Supplied passage: Begin

A few days ago we finally launched Next Magasin – a new magazine on how technology’s changing the world (just to be clear, it’s only in Swedish for now).
I’m the managing editor and it’s been a great time to work with the first issue, which is free to download or to read on Ipad/Android/Pc.
It’s been very exciting to shape the magazine from a strong feeling I’ve had in the last few years – a feeling that lot’s of people outside the traditional groups of geeks and tech pundits, are starting to ask themselves what’s going on. They seem to be aware of a big change growing faster and faster, without being able to define what the change is about or what the driving force is.
I’m convinced that this change is technology driven and that it is invisible to many people because they always considered technology as a tool, not as a driving force.
Even though technology development accelerates and becomes more and more intimately present in people’s lives and difficult to overlook, they just don’t seem to be aware of it’s implications.
So my goal with Next Magasin was to start talking about this to a wider group of readers – a kind of magazine that I haven’t seen yet but that I think will start appearing.
One of my favourite examples is digital technology and the internet. Many people I talk with consider internet something that has arrived an is completed. We will just go on using it.
What I try to tell them is that internet barely started. The disruptive force in digital technology is so huge that it’s hard to grasp.
And one of the main articles in the first issue of Next is “Digital Revolution shaking up six industries”.
My point is that the record and movie industries were no unique cases. They just happened to be first because the content was easily digitalized.
The digital shake-up will progressively come to all industries. It starts when a major part of the content produced in an industry is being defined as digital information, as songs and movies was.

Supplied passage: End
Data provided: Begin

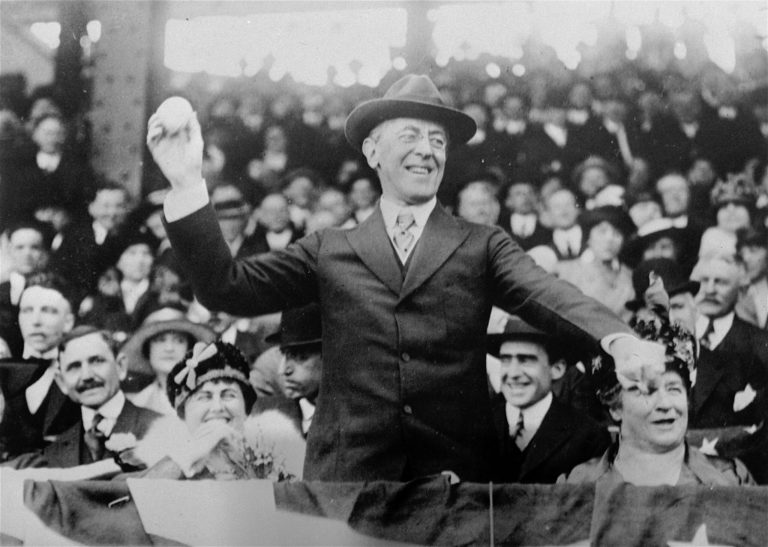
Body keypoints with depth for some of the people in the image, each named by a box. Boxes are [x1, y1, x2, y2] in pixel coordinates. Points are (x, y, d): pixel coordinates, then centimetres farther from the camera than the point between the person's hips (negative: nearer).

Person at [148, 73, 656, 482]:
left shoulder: (483, 247, 10)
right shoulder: (329, 251, 12)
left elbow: (548, 295, -6)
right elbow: (227, 287, 5)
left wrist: (619, 338, -27)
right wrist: (187, 185, -6)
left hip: (456, 469, 0)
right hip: (348, 470, 1)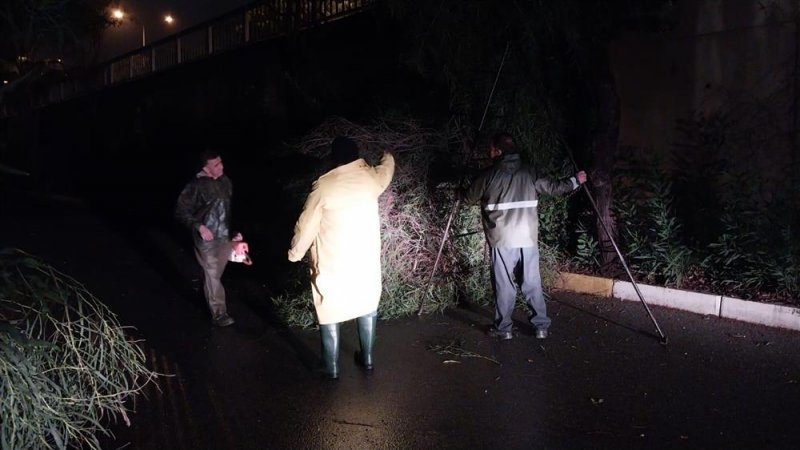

Data provided: End

### To do
Rewrite the magazine launch text from "One of my favourite" to "on using it.", putting "mobile technology" in place of "digital technology".

### Response to the task
One of my favourite examples is mobile technology and the internet. Many people I talk with consider internet something that has arrived an is completed. We will just go on using it.